====== SOURCE EXTRACT ======

Several studies have compared the sensitivity of FPG and HbA1c in diabetic retinopathy detection. Many cross-sectional studies conducted in China, Iran, Korea, the US, Pima peoples, etc., have reported that HbA1c was able to detect diabetic retinopathy more sensitively than FPG [8, 10–12]. A meta-analysis also indicated the superiority of HbA1c to FPG in detecting diabetic retinopathy: the odds ratio was 16.32 for HbA1c and 4.87 for FPG, and the area under the ROC curve was 0.837 for HbA1c and 0.735 for FPG [13]. In contrast, there are only two studies which report that FPG is the superior indicator when compared with HbA1c [14, 15].

Several studies report on the optimal cut-off values for HbA1c; however, it is challenging to compare the values between studies due to methodological inconsistencies, including sampling procedures: nondiabetes, diabetes, or both; the conditions under which the fundus photographs are taken; and diagnostic criteria for diabetic retinopathy [8, 10–12, 14–23]. Nevertheless, three studies have examined the cut-off values of HbA1c using the same criteria for participants and diagnostic methods for fundus images, that is, both nondiabetes and diabetes patients and the international clinical disease severity scale for retinopathy used in our study. One study involving 3,403 Chinese patients found that the optimal cut-off value of HbA1c to detect diabetic retinopathy was 6.6%, and for those with moderate or severe retinopathy, it was 6.9% [8]. Another study examining 2,551 Chinese patients reported that the prevalence of diabetic retinopathy significantly increased in patients with HbA1c levels of 6.4% or higher [22]. A study of 3,010 Iranian patients reported that the optimal cut-off point of HbA1c was 6.2% [10]. Our study revealed that the odds ratio of retinopathy significantly increased when the HbA1c level exceeded 6.8%, which is slightly higher than the values reported by the other studies.

This study has several strengths and limitations. One of its strengths is the sample size which was sufficiently large (2,921 subjects). Second, to avoid the bias in diagnosis, we used two independent ophthalmologists who specialized in retinal disease and had no prior knowledge of the participants’ FPG or HbA1c levels. The limitations of this study include the use of single-field retinal photography for measuring retinopathy; however, a comparison of 7-fold standard stereoscopic fundus photographs, single-field standard stereoscopic fundus photographs, and single-field nonmydriatic retinal photography showed perfect agreement in identifying people with and without diabetic retinopathy and moderate agreement for retinopathy grading [24]. In addition, because of its cross-sectional design, changes or incidence of retinopathy were not monitored. It was not possible to examine the different degrees of retinopathy due to the size of the study; however, in the future, we would like to accumulate enough data for a longitudinal study, analyzing the different degrees of retinopathy.

5. Conclusions

We clarified that the higher the level of HbA1c, the higher the prevalence of retinopathy, and there was no clear threshold. We compared the ability to detect retinopathy between FPG and HbA1c using ROC curves: the detection ability was almost the same, suggesting that it is possible to detect the risk of retinopathy using HbA1c only. In order to prevent retinopathy, it is clear that HbA1c should remain at a low level, within a range of not causing hypoglycemia. Further prospective studies are needed to assess the impact of HbA1c levels on the incidence of diabetic retinopathy.

Conflicts of Interest

The authors declare that there are no conflicts of interest.

======

__TASKS FOR THIS EXERCISE__
1. Rewrite the paragraph in the retinopathy text above that begins "This study has several strengths and limitations" as a bulleted list that keeps its main facts.
2. Decide whether each statement agrees with the retinopathy text above. Answer yes or no, and quote the words from the text that decide it.
(a) In the meta-analysis, HbA1c had a larger area under the ROC curve than FPG.
(b) The study's HbA1c threshold of 6.8% was lower than the values found in the other studies.
(c) The study tracked the incidence of retinopathy over time.
3. Answer these questions using the retinopathy text above.
(a) How many studies report that FPG is the better indicator than HbA1c?
(b) What optimal HbA1c cut-off point did the study of Iranian patients report?
(c) How many subjects were in the authors' own study?

====== INFORMATION SHOWN ======

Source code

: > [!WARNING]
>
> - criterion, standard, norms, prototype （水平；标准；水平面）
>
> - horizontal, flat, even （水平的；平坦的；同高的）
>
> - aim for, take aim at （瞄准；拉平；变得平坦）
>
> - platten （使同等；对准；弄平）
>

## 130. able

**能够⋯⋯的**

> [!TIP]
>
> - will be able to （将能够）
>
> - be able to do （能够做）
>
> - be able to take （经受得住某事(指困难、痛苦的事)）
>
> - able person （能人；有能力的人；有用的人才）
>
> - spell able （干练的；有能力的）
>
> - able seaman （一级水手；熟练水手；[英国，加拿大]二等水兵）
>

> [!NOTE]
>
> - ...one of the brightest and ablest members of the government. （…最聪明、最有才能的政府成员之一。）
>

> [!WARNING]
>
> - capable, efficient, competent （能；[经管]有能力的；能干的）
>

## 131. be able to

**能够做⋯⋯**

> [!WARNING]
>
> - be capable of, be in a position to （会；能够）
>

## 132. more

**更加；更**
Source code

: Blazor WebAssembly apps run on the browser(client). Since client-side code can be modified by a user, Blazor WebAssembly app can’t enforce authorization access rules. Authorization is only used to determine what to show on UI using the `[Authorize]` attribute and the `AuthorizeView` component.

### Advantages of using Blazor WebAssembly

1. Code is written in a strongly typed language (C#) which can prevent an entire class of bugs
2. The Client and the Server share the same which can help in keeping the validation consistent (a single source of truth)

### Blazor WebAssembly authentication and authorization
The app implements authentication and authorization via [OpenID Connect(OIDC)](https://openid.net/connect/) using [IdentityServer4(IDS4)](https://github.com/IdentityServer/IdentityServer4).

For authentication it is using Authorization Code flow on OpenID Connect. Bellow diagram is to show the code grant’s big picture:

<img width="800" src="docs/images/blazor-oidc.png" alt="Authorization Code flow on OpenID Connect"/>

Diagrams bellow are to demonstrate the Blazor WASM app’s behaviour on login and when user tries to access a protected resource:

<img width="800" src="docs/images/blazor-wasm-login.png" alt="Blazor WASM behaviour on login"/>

======

__RESPONSES BY TASK__
1.
- Strength: the sample was large, with 2,921 subjects.
- Strength: to avoid diagnostic bias, two independent ophthalmologists who specialized in retinal disease read the images without knowing participants' FPG or HbA1c levels.
- Limitation: retinopathy was measured with single-field retinal photography. However, a comparison of this method with 7-fold and single-field standard stereoscopic fundus photographs showed perfect agreement in identifying people with and without diabetic retinopathy and moderate agreement for grading.
- Limitation: because the design was cross-sectional, changes in retinopathy and its incidence were not monitored.
- Limitation: the study's size did not allow different degrees of retinopathy to be examined. A future longitudinal study is planned to analyze them.

2.
(a) Yes: "the area under the ROC curve was 0.837 for HbA1c and 0.735 for FPG"
(b) No: "which is slightly higher than the values reported by the other studies"
(c) No: "because of its cross-sectional design, changes or incidence of retinopathy were not monitored"

3.
(a) Two.
(b) 6.2%.
(c) 2,921.